Rachita Ram was attending a press conference on November 9 for her upcoming film Love You Rachchu, when she was questioned about her performance in an intimate scene. Like many women actors, Rachita, who was tired of being asked the same question in multiple press conferences, explained that she had acted in the scene because the script demanded it. Contemplating the relevance of the question, Rachita questioned the reporter about what he had done on his wedding night. “Among the people present here, many are married. I don’t intend to embarrass anyone but what do people do after the wedding? They would be in a romantic relationship, right? We have only shown that on screen. There is a reason why I have done the scenes, you will understand it once you watch the scene,” Rachita further said, while still maintaining her calm demeanor.

And as is almost to be expected from the moral police, Rachita’s comments soon snowballed into a controversy with the Kannada Kranthi Dal seeking an apology from the actor. Accusing the actor of tarnishing the image of the entire state, they alleged that her statement is against the ‘culture of the land’. Discussions on whether the question by the reporter was relevant to the news story, why Rachita’s male co-star was not approached with the same question, or whose ‘culture’ the Kannada Kranthi Dal collectively claim to represent, were nowhere to be found. The group went so far as to seek formal action from the Karnataka Film Chamber of Commerce (KFCC) and warned that if she does not apologise, they will prevent the film from releasing in theatres. 

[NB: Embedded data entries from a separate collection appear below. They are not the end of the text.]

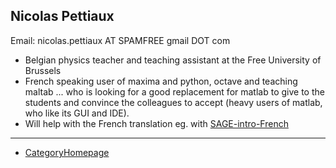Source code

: 

## Nicolas Pettiaux

Email: nicolas.pettiaux AT SPAMFREE gmail DOT com 

* Belgian physics teacher and teaching assistant at the Free University of Brussels 
* French speaking user of maxima and python, octave and teaching maltab ... who is looking for a good replacement for matlab to give to the students and convince the colleagues to accept (heavy users of matlab, who like its GUI and IDE). 
* Will help with the French translation eg. with <a href="/SAGE-intro-French">SAGE-intro-French</a>  


---

 

* <a href="/CategoryHomepage">CategoryHomepage</a> 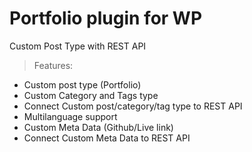 #  Portfolio plugin for WP
Custom Post Type with REST API

> Features:

- Custom post type (Portfolio)
- Custom Category and Tags type
- Connect Custom post/category/tag type to REST API
- Multilanguage support
- Custom Meta Data (Github/Live link)
- Connect Custom Meta Data to REST API





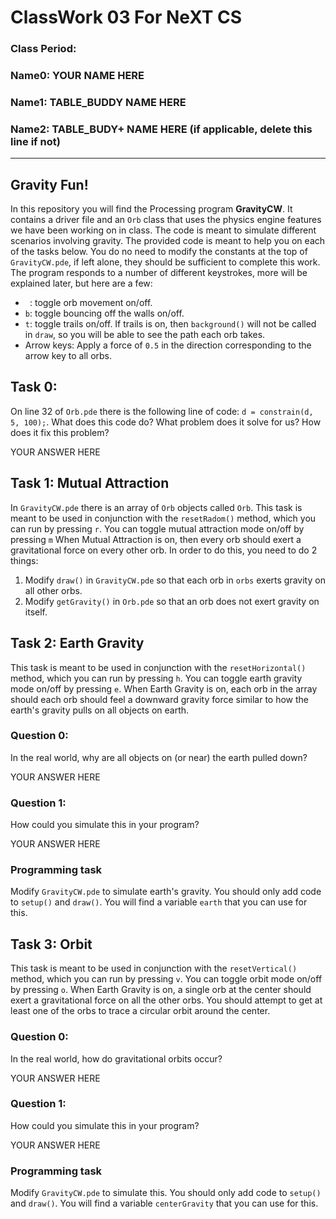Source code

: # ClassWork 03 For NeXT CS
### Class Period:
### Name0: YOUR NAME HERE
### Name1: TABLE_BUDDY NAME HERE
### Name2: TABLE_BUDY+ NAME HERE (if applicable, delete this line if not)
---

## Gravity Fun!
In this repository you will find the Processing program __GravityCW__. It contains a driver file and an `Orb` class that uses the physics engine features we have been working on in class. The code is meant to simulate different scenarios involving gravity. The provided code is meant to help you on each of the tasks below. You do no need to modify the constants at the top of `GravityCW.pde`, if left alone, they should be sufficient to complete this work. The program responds to a number of different keystrokes, more will be explained later, but here are a few:
  - ` `: toggle orb movement on/off.
  - `b`: toggle bouncing off the walls on/off.
  - `t`: toggle trails on/off. If trails is on, then `background()` will not be called in `draw`, so you will be able to see the path each orb takes.
  - Arrow keys: Apply a force of `0.5` in the direction corresponding to the arrow key to all orbs.

## Task 0:
On line 32 of `Orb.pde` there is the following line of code: `d = constrain(d, 5, 100);`. What does this code do? What problem does it solve for us? How does it fix this problem?

YOUR ANSWER HERE

## Task 1: Mutual Attraction
In `GravityCW.pde` there is an array of `Orb` objects called `Orb`. This task is meant to be used in conjunction with the `resetRadom()` method, which you can run by pressing `r`. You can toggle mutual attraction mode on/off by pressing `m` When Mutual Attraction is on, then every orb should exert a gravitational force on every other orb. In order to do this, you need to do 2 things:
  1. Modify `draw()` in `GravityCW.pde` so that each orb in `orbs` exerts gravity on all other orbs.
  2. Modify `getGravity()` in `Orb.pde` so that an orb does not exert gravity on itself.


## Task 2: Earth Gravity
This task is meant to be used in conjunction with the `resetHorizontal()` method, which you can run by pressing `h`. You can toggle earth gravity mode on/off by pressing `e`. When Earth Gravity is on, each orb in the array should each orb should feel a downward gravity force similar to how the earth's gravity pulls on all objects on earth.

### Question 0:
In the real world, why are all objects on (or near) the earth pulled down?

YOUR ANSWER HERE

### Question 1:
How could you simulate this in your program?

YOUR ANSWER HERE

### Programming task
Modify `GravityCW.pde` to simulate earth's gravity. You should only add code to `setup()` and `draw()`. You will find a variable `earth` that you can use for this.


## Task 3: Orbit
This task is meant to be used in conjunction with the `resetVertical()` method, which you can run by pressing `v`. You can toggle orbit mode on/off by pressing `o`. When Earth Gravity is on, a single orb at the center should exert a gravitational force on all the other orbs. You should attempt to get at least one of the orbs to trace a circular orbit around the center.

### Question 0:
In the real world, how do gravitational orbits occur?

YOUR ANSWER HERE

### Question 1:
How could you simulate this in your program?

YOUR ANSWER HERE

### Programming task
Modify `GravityCW.pde` to simulate this. You should only add code to `setup()` and `draw()`. You will find a variable `centerGravity` that you can use for this.
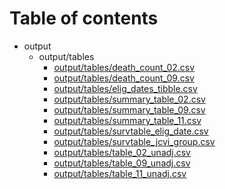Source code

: # Table of contents

* output
  * output/tables
    * [output/tables/death_count_02.csv](output/tables/death_count_02.csv)
    * [output/tables/death_count_09.csv](output/tables/death_count_09.csv)
    * [output/tables/elig_dates_tibble.csv](output/tables/elig_dates_tibble.csv)
    * [output/tables/summary_table_02.csv](output/tables/summary_table_02.csv)
    * [output/tables/summary_table_09.csv](output/tables/summary_table_09.csv)
    * [output/tables/summary_table_11.csv](output/tables/summary_table_11.csv)
    * [output/tables/survtable_elig_date.csv](output/tables/survtable_elig_date.csv)
    * [output/tables/survtable_jcvi_group.csv](output/tables/survtable_jcvi_group.csv)
    * [output/tables/table_02_unadj.csv](output/tables/table_02_unadj.csv)
    * [output/tables/table_09_unadj.csv](output/tables/table_09_unadj.csv)
    * [output/tables/table_11_unadj.csv](output/tables/table_11_unadj.csv)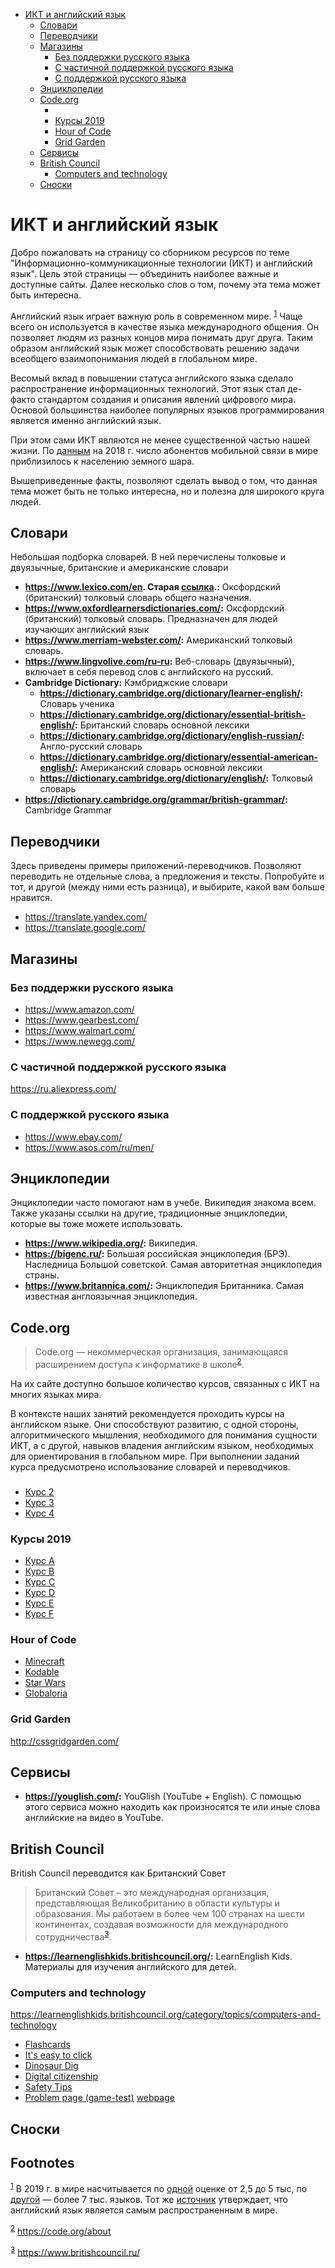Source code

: - [ИКТ и английский язык](#org4d5186e)
  - [Словари](#org2c31ff0)
  - [Переводчики](#org27c378b)
  - [Магазины](#org548a0df)
    - [Без поддержки русского языка](#org62fe740)
    - [С частичной поддержкой русского языка](#org13accc6)
    - [С поддержкой русского языка](#org86c0c85)
  - [Энциклопедии](#orga10d1a9)
  - [Code.org](#org8ec3c15)
    - [](#orga3668e4)
    - [Курсы 2019](#org223114d)
    - [Hour of Code](#orga5c518e)
    - [Grid Garden](#orgcb9de4b)
  - [Сервисы](#org56a9d64)
  - [British Council](#org5aad1d7)
    - [Computers and technology](#org5c2997f)
  - [Сноски](#org6aac9c9)



<a id="org4d5186e"></a>

# ИКТ и английский язык

Добро пожаловать на страницу со сборником ресурсов по теме "Информационно-коммуникационные технологии (ИКТ) и английский язык". Цель этой страницы &mdash; объединить наиболее важные и доступные сайты. Далее несколько слов о том, почему эта тема может быть интересна.

Английский язык играет важную роль в современном мире. <sup><a id="fnr.1" class="footref" href="#fn.1">1</a></sup> Чаще всего он используется в качестве языка международного общения. Он позволяет людям из разных концов мира понимать друг друга. Таким образом английский язык может способствовать решению задачи всеобщего взаимопонимания людей в глобальном мире.

Весомый вклад в повышении статуса английского языка сделало распространение информационных технологий. Этот язык стал де-факто стандартом создания и описания явлений цифрового мира. Основой большинства наиболее популярных языков программирования является именно английский язык.

При этом сами ИКТ являются не менее существенной частью нашей жизни. По [данным](https://www.itu.int/en/ITU-D/Statistics/Documents/publications/misr2018/MISR-2018-Vol-1-E.pdf) на 2018 г. число абонентов мобильной связи в мире приблизилось к населению земного шара.

Вышеприведенные факты, позволяют сделать вывод о том, что данная тема может быть не только интересна, но и полезна для широкого круга людей.


<a id="org2c31ff0"></a>

## Словари

Небольшая подборка словарей. В ней перечислены толковые и двуязычные, британские и американские словари

-   **<https://www.lexico.com/en>. Старая [ссылка](https://en.oxforddictionaries.com/).:** Оксфордский (британский) толковый словарь общего назначения.
-   **<https://www.oxfordlearnersdictionaries.com/>:** Оксфордский (британский) толковый словарь. Предназначен для людей изучающих английский язык
-   **<https://www.merriam-webster.com/>:** Американский толковый словарь.
-   **<https://www.lingvolive.com/ru-ru>:** Веб-словарь (двуязычный), включает в себя перевод слов с английского на русский.
-   **Cambridge Dictionary:** Кэмбриджские словари
    -   **<https://dictionary.cambridge.org/dictionary/learner-english/>:** Словарь ученика
    -   **<https://dictionary.cambridge.org/dictionary/essential-british-english/>:** Британский словарь основной лексики
    -   **<https://dictionary.cambridge.org/dictionary/english-russian/>:** Англо-русский словарь
    -   **<https://dictionary.cambridge.org/dictionary/essential-american-english/>:** Американский словарь основной лексики
    -   **<https://dictionary.cambridge.org/dictionary/english/>:** Толковый словарь
-   **<https://dictionary.cambridge.org/grammar/british-grammar/>:** Cambridge Grammar


<a id="org27c378b"></a>

## Переводчики

Здесь приведены примеры приложений-переводчиков. Позволяют переводить не отдельные слова, а предложения и тексты. Попробуйте и тот, и другой (между ними есть разница), и выбирите, какой вам больше нравится.

-   <https://translate.yandex.com/>
-   <https://translate.google.com/>


<a id="org548a0df"></a>

## Магазины


<a id="org62fe740"></a>

### Без поддержки русского языка

-   <https://www.amazon.com/>
-   <https://www.gearbest.com/>
-   <https://www.walmart.com/>
-   <https://www.newegg.com/>


<a id="org13accc6"></a>

### С частичной поддержкой русского языка

<https://ru.aliexpress.com/>


<a id="org86c0c85"></a>

### С поддержкой русского языка

-   <https://www.ebay.com/>
-   <https://www.asos.com/ru/men/>


<a id="orga10d1a9"></a>

## Энциклопедии

Энциклопедии часто помогают нам в учебе. Википедия знакома всем. Также указаны ссылки на другие, традиционные энциклопедии, которые вы тоже можете использовать.

-   **<https://www.wikipedia.org/>:** Википедия.
-   **<https://bigenc.ru/>:** Большая российская энциклопедия (БРЭ). Наследница Большой советской. Самая авторитетная энциклопедия страны.
-   **<https://www.britannica.com/>:** Энциклопедия Британника. Самая известная англоязычная энциклопедия.


<a id="org8ec3c15"></a>

## Code.org

> Code.org &mdash; некоммерческая организация, занимающаяся расширением доступа к информатике в школе<sup><a id="fnr.2" class="footref" href="#fn.2">2</a></sup>.

На их сайте доступно большое количество курсов, связанных с ИКТ на многих языках мира.

В контексте наших занятий рекомендуется проходить курсы на английском языке. Они способствуют развитию, с одной стороны, алгоритмического мышления, необходимого для понимания сущности ИКТ, а с другой, навыков владения английским языком, необходимых для ориентирования в глобальном мире. При выполнении заданий курса предусмотрено использование словарей и переводчиков.


<a id="orga3668e4"></a>

### 

-   [Курс 2](https://studio.code.org/s/course2)
-   [Курс 3](https://studio.code.org/s/course3)
-   [Курс 4](https://studio.code.org/s/course4)


<a id="org223114d"></a>

### Курсы 2019

-   [Курс A](https://studio.code.org/s/coursea-2019)
-   [Курс B](https://studio.code.org/s/courseb-2019)
-   [Курс C](https://studio.code.org/s/coursec-2019)
-   [Курс D](https://studio.code.org/s/coursed-2019)
-   [Курс E](https://studio.code.org/s/coursee-2019)
-   [Курс F](https://studio.code.org/s/coursef-2019)


<a id="orga5c518e"></a>

### Hour of Code

-   [Minecraft](https://code.org/minecraft)
-   [Kodable](https://www.kodable.com/hour-of-code)
-   [Star Wars](https://code.org/starwars)
-   [Globaloria](http://code.globaloria.com/)


<a id="orgcb9de4b"></a>

### Grid Garden

<http://cssgridgarden.com/>


<a id="org56a9d64"></a>

## Сервисы

-   **<https://youglish.com/>:** YouGlish (YouTube + English). С помощью этого сервиса можно находить как произносятся те или иные слова английские на видео в YouTube.


<a id="org5aad1d7"></a>

## British Council

British Council переводится как Британский Совет

> Британский Совет – это международная организация, представляющая Великобританию в области культуры и образования. Мы работаем в более чем 100 странах на шести континентах, создавая возможности для международного сотрудничества<sup><a id="fnr.3" class="footref" href="#fn.3">3</a></sup>.

-   **<https://learnenglishkids.britishcouncil.org/>:** LearnEnglish Kids. Материалы для изучения английского для детей.


<a id="org5c2997f"></a>

### Computers and technology

<https://learnenglishkids.britishcouncil.org/category/topics/computers-and-technology>

-   [Flashcards](https://learnenglishkids.britishcouncil.org/flashcards/technology-flashcards)
-   [It's easy to click](https://learnenglishkids.britishcouncil.org/poems/its-easy-click)
-   [Dinosaur Dig](https://learnenglishkids.britishcouncil.org/short-stories/dinosaur-dig)
-   [Digital citizenship](https://learnenglishkids.britishcouncil.org/worksheets/digital-citizenship)
-   [Safety Tips](https://learnenglishkids.britishcouncil.org/video-zone/five-internet-safety-tips)
-   [Problem page (game-test)](https://learnenglishkids.britishcouncil.org/writing-practice/problem-page) [webpage](https://learnenglishkids.britishcouncil.org/writing-practice/problem-page)


<a id="org6aac9c9"></a>

## Сноски

## Footnotes

<sup><a id="fn.1" class="footnum" href="#fnr.1">1</a></sup> В 2019 г. в мире насчитывается по [одной](https://bigenc.ru/linguistics/text/4924604) оценке от 2,5 до 5 тыс, по [другой](https://www.ethnologue.com/statistics) &mdash; более 7 тыс. языков. Тот же [источник](https://www.ethnologue.com/language/eng) утверждает, что английский язык является самым распространенным в мире.

<sup><a id="fn.2" class="footnum" href="#fnr.2">2</a></sup> <https://code.org/about>

<sup><a id="fn.3" class="footnum" href="#fnr.3">3</a></sup> <https://www.britishcouncil.ru/>
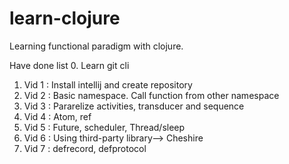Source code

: # learn-clojure
Learning functional paradigm with clojure.

Have done list
0. Learn git cli
1. Vid 1 : Install intellij and create repository
2. Vid 2 : Basic namespace. Call function from other namespace
3. Vid 3 : Pararelize activities, transducer and sequence
4. Vid 4 : Atom, ref
5. Vid 5 : Future, scheduler, Thread/sleep
6. Vid 6 : Using third-party library--> Cheshire
7. Vid 7 : defrecord, defprotocol
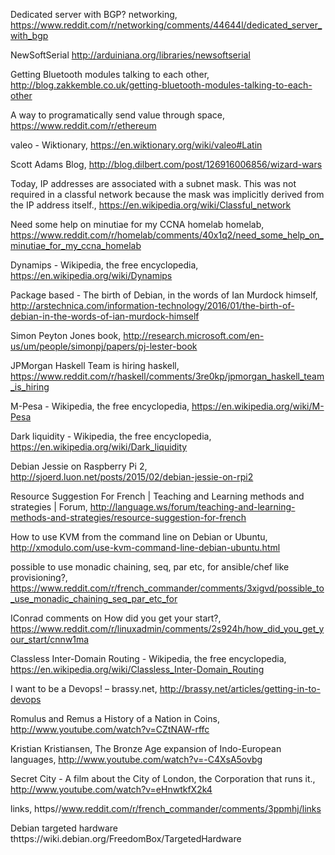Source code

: 
Dedicated server with BGP?  networking, https://www.reddit.com/r/networking/comments/44644l/dedicated_server_with_bgp

NewSoftSerial http://arduiniana.org/libraries/newsoftserial

Getting Bluetooth modules talking to each other, http://blog.zakkemble.co.uk/getting-bluetooth-modules-talking-to-each-other

A way to programatically send value through space, https://www.reddit.com/r/ethereum


valeo - Wiktionary, https://en.wiktionary.org/wiki/valeo#Latin

Scott Adams Blog, http://blog.dilbert.com/post/126916006856/wizard-wars

Today, IP addresses are associated with a subnet mask. This was not required in a classful network because the mask was implicitly derived from the IP address itself., https://en.wikipedia.org/wiki/Classful_network

Need some help on minutiae for my CCNA homelab  homelab, https://www.reddit.com/r/homelab/comments/40x1q2/need_some_help_on_minutiae_for_my_ccna_homelab

Dynamips - Wikipedia, the free encyclopedia, https://en.wikipedia.org/wiki/Dynamips

Package based - The birth of Debian, in the words of Ian Murdock himself, http://arstechnica.com/information-technology/2016/01/the-birth-of-debian-in-the-words-of-ian-murdock-himself

Simon Peyton Jones book, http://research.microsoft.com/en-us/um/people/simonpj/papers/pj-lester-book

JPMorgan Haskell Team is hiring  haskell, https://www.reddit.com/r/haskell/comments/3re0kp/jpmorgan_haskell_team_is_hiring

M-Pesa - Wikipedia, the free encyclopedia, https://en.wikipedia.org/wiki/M-Pesa

Dark liquidity - Wikipedia, the free encyclopedia, https://en.wikipedia.org/wiki/Dark_liquidity

Debian Jessie on Raspberry Pi 2, http://sjoerd.luon.net/posts/2015/02/debian-jessie-on-rpi2

Resource Suggestion For French | Teaching and Learning methods and strategies | Forum, http://language.ws/forum/teaching-and-learning-methods-and-strategies/resource-suggestion-for-french

How to use KVM from the command line on Debian or Ubuntu, http://xmodulo.com/use-kvm-command-line-debian-ubuntu.html

possible to use monadic chaining, seq, par etc, for ansible/chef like provisioning?, https://www.reddit.com/r/french_commander/comments/3xigvd/possible_to_use_monadic_chaining_seq_par_etc_for

IConrad comments on How did you get your start?, https://www.reddit.com/r/linuxadmin/comments/2s924h/how_did_you_get_your_start/cnnw1ma

Classless Inter-Domain Routing - Wikipedia, the free encyclopedia, https://en.wikipedia.org/wiki/Classless_Inter-Domain_Routing

I want to be a Devops! – brassy.net, http://brassy.net/articles/getting-in-to-devops

Romulus and Remus a History of a Nation in Coins, http://www.youtube.com/watch?v=CZtNAW-rffc

Kristian Kristiansen, The Bronze Age expansion of Indo-European languages, http://www.youtube.com/watch?v=-C4XsA5ovbg

Secret City - A film about the City of London, the Corporation that runs it., http://www.youtube.com/watch?v=eHnwtkfX2k4

links, https//www.reddit.com/r/french_commander/comments/3ppmhj/links

Debian targeted hardware thttps://wiki.debian.org/FreedomBox/TargetedHardware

This, in a state where the film industry — like most others across the country — consistently shows stalking and harassment as expressions of love. A scene from Vishnuvardhan’s 1972 Kannada film Naagarhaavu, shows actor Ambreesh stalking Aarathi. Although she looks disinterested, he continues to sing for her and says, “Aye Bulbul Maathadakilva?” (Aye Bulbul, won’t you talk to me?). To this day, the dialogue is used by real life men while they stalk and harass women. 

Not much has changed since 1972. In the 2021 Kannada film Pogaru, the protagonist (Dhruv) not only stalks the heroine (Rashmika) without her consent, but also touches her, forcefully pulls her, and plants a kiss on her cheek without her permission. The song 'Karabuu' was called out for glorifying violence against women and promotes criminal acts like stalking and molestation. Despite the portrayal being problematic and even unlawful, no action has been taken and no clarification was issued by the makers of the film. The 2002 Sandalwood film Appu has a similar plotline, wherein the hero (Puneeth Rajkumar) who is obsessed with the heroine (Rakshita), spends most of his time stalking the latter and refuses to take no for an answer.

Kannada Kranthi Dal and its counterparts and supporters did not have any objections to any of these scenes. Nor did they raise their voice when actor Sruthi Hariharan accused Arjun Sarja of sexual harassment. They did not stand up to be counted when the #MeToo movement was raging, because apparently, sexual abuse of women isn’t against their culture. It isn't ‘kranthi’ — it isn’t revolutionary to speak up against actual crimes and harassment shown as romance in movies; it’s only revolutionary when they’re targeting an actor for stating facts, it seems. 

The Kannada industry today does have some good roles for women. Shuddhi (2017), Act 1978 (2020), Gantumoote (2019), and Pinki Elli? (2020), have great women characters — however, these films are exceptions at best. Most commercial movies are still centered around heroes, with women actors being reduced to glamorous roles that do not make significant contributions to the plot.  

If Sandalwood fans and culture vigilantes must outrage, we can give them list of actual reasons — like the insipid portrayal of women in films, the gendered wage gap among stars, and sexual abuse of actors.